WHAT THIS TASK INVOLVES: Can you reproduce every line of text in the listing below, word for word and in the same order, with the pictures left out of your answer?

═══ DATA SECTION ═══

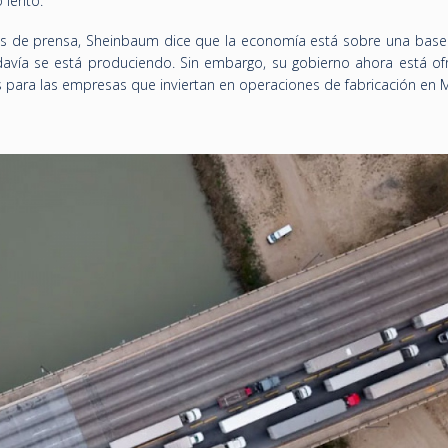
 lento.
as de prensa, Sheinbaum dice que la economía está sobre una base 
avía se está produciendo. Sin embargo, su gobierno ahora está of
s para las empresas que inviertan en operaciones de fabricación en 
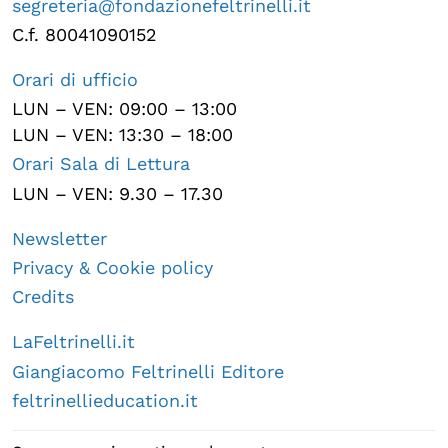
segreteria@fondazionefeltrinelli.it
C.f. 80041090152
Orari di ufficio
LUN – VEN: 09:00 – 13:00
LUN – VEN: 13:30 – 18:00
Orari Sala di Lettura
LUN – VEN: 9.30 – 17.30
Newsletter
Privacy & Cookie policy
Credits
LaFeltrinelli.it
Giangiacomo Feltrinelli Editore
feltrinellieducation.it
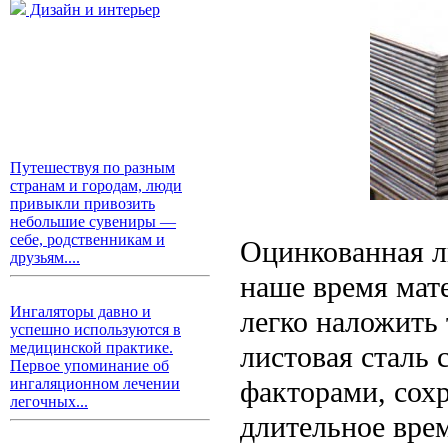
Дизайн и интерьер
Путешествуя по разным
странам и городам, люди
привыкли привозить
небольшие сувениры —
себе, родственникам и
Оцинкованная ли
друзьям....
наше время мате
Ингаляторы давно и
легко наложить
успешно используются в
медицинской практике.
листовая сталь
Первое упоминание об
факторами, сох
ингаляционном лечении
легочных...
длительное вре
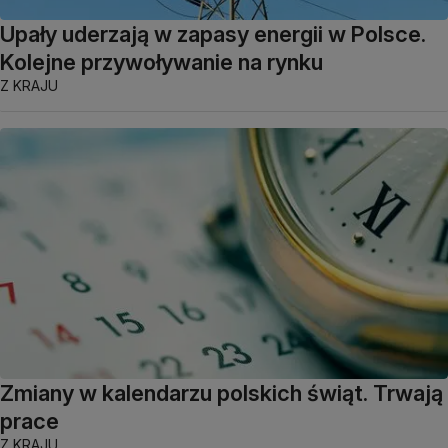
Upały uderzają w zapasy energii w Polsce.
Kolejne przywoływanie na rynku
Z KRAJU
Zmiany w kalendarzu polskich świąt. Trwają
prace
Z KRAJU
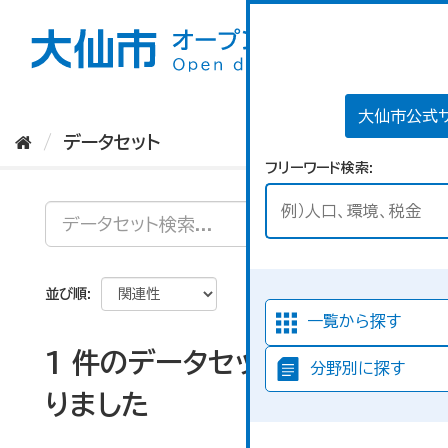
ス
キ
ッ
プ
し
て
大仙市公式
内
データセット
容
フリーワード検索
へ
並び順
一覧から探す
1 件のデータセットが見つか
分野別に探す
りました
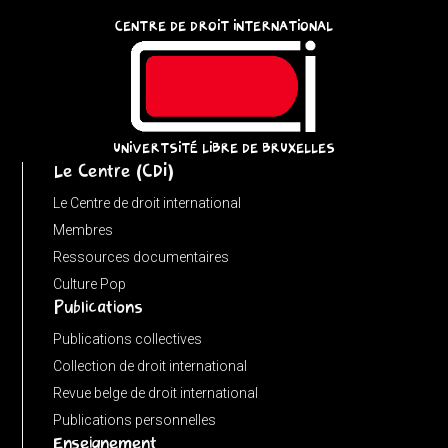
const
CENTRE DE DROIT INTERNATIONAL
u
=
(input
instanceof
URL)
UNIVERTSITÉ LIBRE DE BRUXELLES
Le Centre (CDI)
?
input
Le Centre de droit international
:
Membres
new
Ressources documentaires
URL(input,
Culture Pop
Publications
window.location.href);
let
Publications collectives
p
Collection de droit international
=
Revue belge de droit international
u.pathname.toLowerCase().replace(/\/+$/,
Publications personnelles
'');
Enseignement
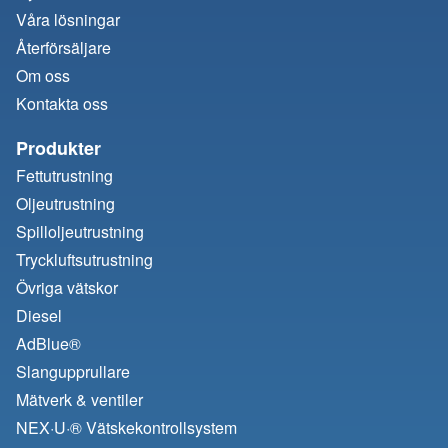
Våra lösningar
Återförsäljare
Om oss
Kontakta oss
Produkter
Fettutrustning
Oljeutrustning
Spilloljeutrustning
Tryckluftsutrustning
Övriga vätskor
Diesel
AdBlue®
Slangupprullare
Mätverk & ventiler
NEX·U·® Vätskekontrollsystem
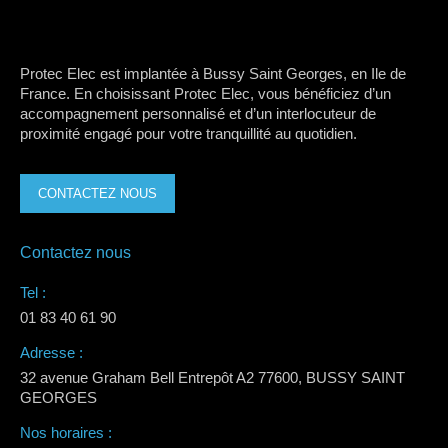
Protec Elec est implantée à Bussy Saint Georges, en Ile de
France. En choisissant Protec Elec, vous bénéficiez d’un
accompagnement personnalisé et d’un interlocuteur de
proximité engagé pour votre tranquillité au quotidien.
CONTACTEZ NOUS
Contactez nous
Tel :
01 83 40 61 90
Adresse :
32 avenue Graham Bell Entrepôt A2 77600, BUSSY SAINT
GEORGES
Nos horaires :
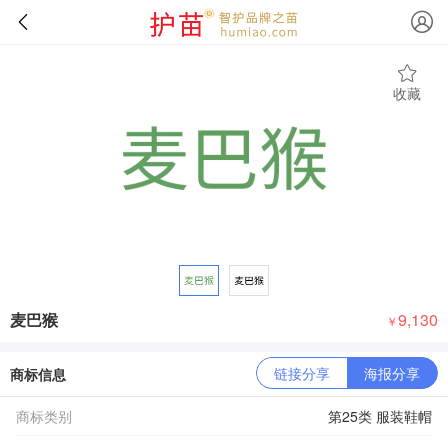
收藏
麦巴猴
9,130
￥
链接分享
海报分享
商标信息
商标类别
第25类 服装鞋帽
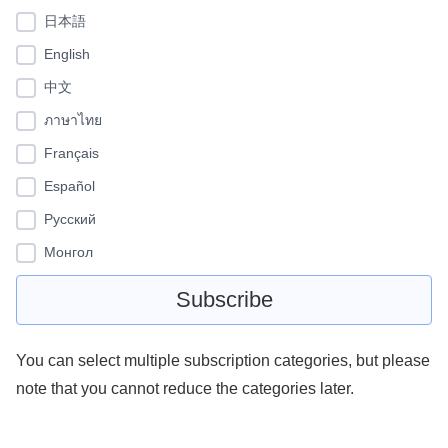
日本語
English
中文
ภาษาไทย
Français
Español
Pусский
Монгол
You can select multiple subscription categories, but please
note that you cannot reduce the categories later.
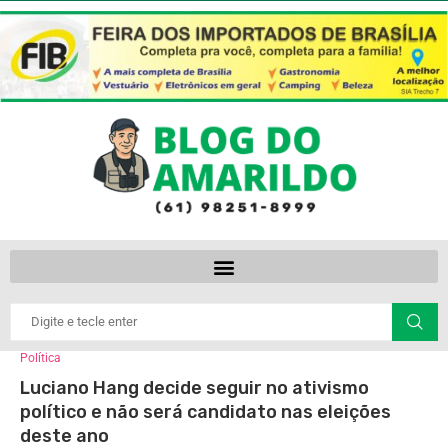
Política
Luciano Hang decide seguir no ativismo
político e não será candidato nas eleições
deste ano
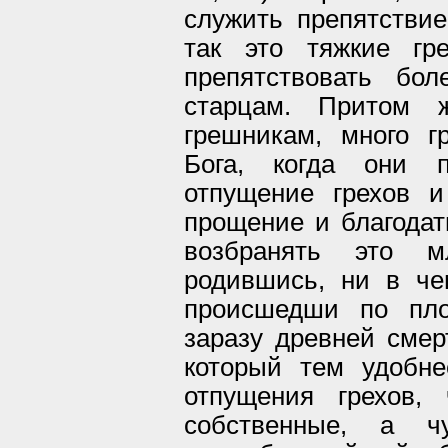
служить препятствие
так это тяжкие г
препятствовать бо
старцам. Притом 
грешникам, много 
Бога, когда они п
отпущение грехов и
прощение и благодат
возбранять это м
родившись, ни в че
происшедши по пло
заразу древней смер
который тем удобне
отпущения грехов,
собственные, а ч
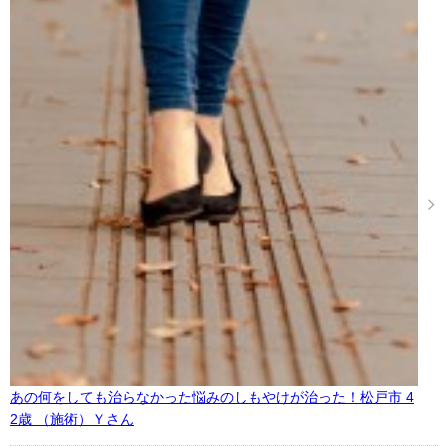
あの何をしても治らなかった悩みのしもやけが治った！松戸市 4
2歳 （施術）Ｙさん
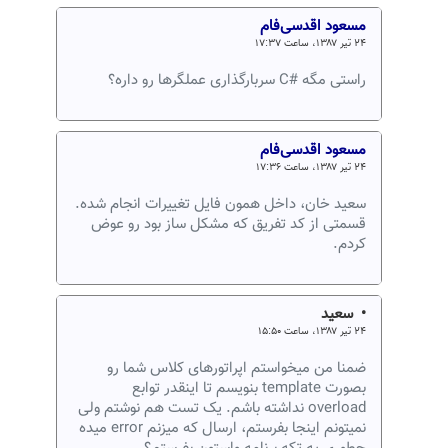
مسعود اقدسی‌فام
۲۴ تیر ۱۳۸۷، ساعت ۱۷:۳۷
راستی مگه #C سربارگذاری عملگرها رو داره؟
مسعود اقدسی‌فام
۲۴ تیر ۱۳۸۷، ساعت ۱۷:۳۶
سعید خان، داخل همون فایل تغییرات انجام شده.
قسمتی از کد تفریق که مشکل ساز بود رو عوض
کردم.
• سعید
۲۴ تیر ۱۳۸۷، ساعت ۱۵:۵۰
ضمنا من میخواستم اپراتورهای کلاس شما رو
بصورت template بنویسم تا اینقدر توابع
overload نداشته باشم. یک تست هم نوشتم ولی
نمیتونم اینجا بفرستم، ارسال که میزنم error میده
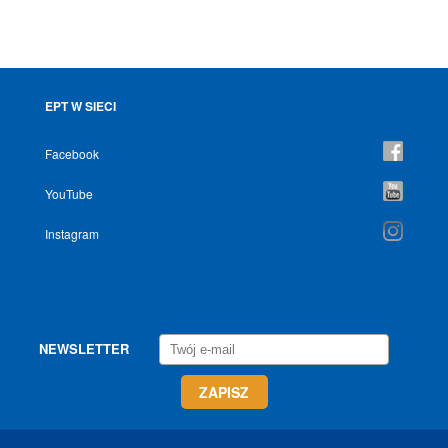
EPT W SIECI
Facebook
YouTube
Instagram
NEWSLETTER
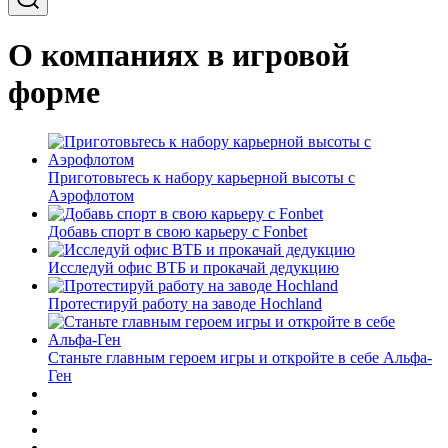
О компаниях в игровой
форме
Приготовьтесь к набору карьерной высоты с
Аэрофлотом
Добавь спорт в свою карьеру с Fonbet
Исследуй офис ВТБ и прокачай дедукцию
Протестируй работу на заводе Hochland
Станьте главным героем игры и откройте в себе Альфа-
Ген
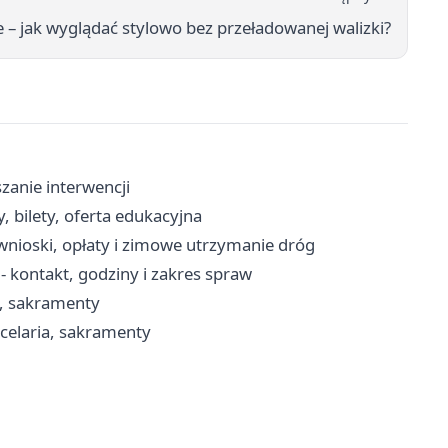
– jak wyglądać stylowo bez przeładowanej walizki?
zanie interwencji
, bilety, oferta edukacyjna
nioski, opłaty i zimowe utrzymanie dróg
 kontakt, godziny i zakres spraw
e, sakramenty
celaria, sakramenty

═══

PROBLEM SOLUTION:
 lento.
as de prensa, Sheinbaum dice que la economía está sobre una base 
avía se está produciendo. Sin embargo, su gobierno ahora está of
s para las empresas que inviertan en operaciones de fabricación en 
segreteria@fondazionefeltrinelli.it
C.f. 80041090152
Orari di ufficio
LUN – VEN: 09:00 – 13:00
LUN – VEN: 13:30 – 18:00
Orari Sala di Lettura
LUN – VEN: 9.30 – 17.30
Newsletter
Privacy & Cookie policy
Credits
LaFeltrinelli.it
Giangiacomo Feltrinelli Editore
feltrinellieducation.it
Дизайн и интерьер
Путешествуя по разным
странам и городам, люди
привыкли привозить
небольшие сувениры —
себе, родственникам и
Оцинкованная ли
друзьям....
наше время мате
Ингаляторы давно и
легко наложить
успешно используются в
медицинской практике.
листовая сталь
Первое упоминание об
факторами, сох
ингаляционном лечении
легочных...
длительное вре
Upały uderzają w zapasy energii w Polsce.
Kolejne przywoływanie na rynku
Z KRAJU
Zmiany w kalendarzu polskich świąt. Trwają
prace
Z KRAJU
ス
キ
ッ
プ
し
て
大仙市公式
内
データセット
容
フリーワード検索
へ
並び順
一覧から探す
1 件のデータセットが見つか
分野別に探す
りました
const
CENTRE DE DROIT INTERNATIONAL
u
=
(input
instanceof
URL)
UNIVERTSITÉ LIBRE DE BRUXELLES
Le Centre (CDI)
?
input
Le Centre de droit international
:
Membres
new
Ressources documentaires
URL(input,
Culture Pop
Publications
window.location.href);
let
Publications collectives
p
Collection de droit international
=
Revue belge de droit international
u.pathname.toLowerCase().replace(/\/+$/,
Publications personnelles
'');
Enseignement
Våra lösningar
Återförsäljare
Om oss
Kontakta oss
Produkter
Fettutrustning
Oljeutrustning
Spilloljeutrustning
Tryckluftsutrustning
Övriga vätskor
Diesel
AdBlue®
Slangupprullare
Mätverk & ventiler
NEX·U·® Vätskekontrollsystem
Protec Elec est implantée à Bussy Saint Georges, en Ile de
France. En choisissant Protec Elec, vous bénéficiez d’un
accompagnement personnalisé et d’un interlocuteur de
proximité engagé pour votre tranquillité au quotidien.
CONTACTEZ NOUS
Contactez nous
Tel :
01 83 40 61 90
Adresse :
32 avenue Graham Bell Entrepôt A2 77600, BUSSY SAINT
GEORGES
Nos horaires :
收藏
麦巴猴
9,130
￥
链接分享
海报分享
商标信息
商标类别
第25类 服装鞋帽
日本語
English
中文
ภาษาไทย
Français
Español
Pусский
Монгол
You can select multiple subscription categories, but please
note that you cannot reduce the categories later.
Política
Luciano Hang decide seguir no ativismo
político e não será candidato nas eleições
deste ano
служить препятствие
так это тяжкие г
препятствовать бо
старцам. Притом 
грешникам, много 
Бога, когда они п
отпущение грехов и
прощение и благодат
возбранять это м
родившись, ни в че
происшедши по пло
заразу древней смер
который тем удобне
отпущения грехов,
собственные, а ч
あの何をしても治らなかった悩みのしもやけが治った！松戸市 4
2歳 （施術）Ｙさん
مسعود اقدسی‌فام
۲۴ تیر ۱۳۸۷، ساعت ۱۷:۳۷
راستی مگه #C سربارگذاری عملگرها رو داره؟
مسعود اقدسی‌فام
۲۴ تیر ۱۳۸۷، ساعت ۱۷:۳۶
سعید خان، داخل همون فایل تغییرات انجام شده.
قسمتی از کد تفریق که مشکل ساز بود رو عوض
کردم.
• سعید
۲۴ تیر ۱۳۸۷، ساعت ۱۵:۵۰
ضمنا من میخواستم اپراتورهای کلاس شما رو
بصورت template بنویسم تا اینقدر توابع
overload نداشته باشم. یک تست هم نوشتم ولی
نمیتونم اینجا بفرستم، ارسال که میزنم error میده
EPT W SIECI
Facebook
YouTube
Instagram
NEWSLETTER
О компаниях в игровой
форме
Приготовьтесь к набору карьерной высоты с
Аэрофлотом
Добавь спорт в свою карьеру с Fonbet
Исследуй офис ВТБ и прокачай дедукцию
Протестируй работу на заводе Hochland
Станьте главным героем игры и откройте в себе Альфа-
Ген
– jak wyglądać stylowo bez przeładowanej walizki?
zanie interwencji
, bilety, oferta edukacyjna
nioski, opłaty i zimowe utrzymanie dróg
 kontakt, godziny i zakres spraw
e, sakramenty
celaria, sakramenty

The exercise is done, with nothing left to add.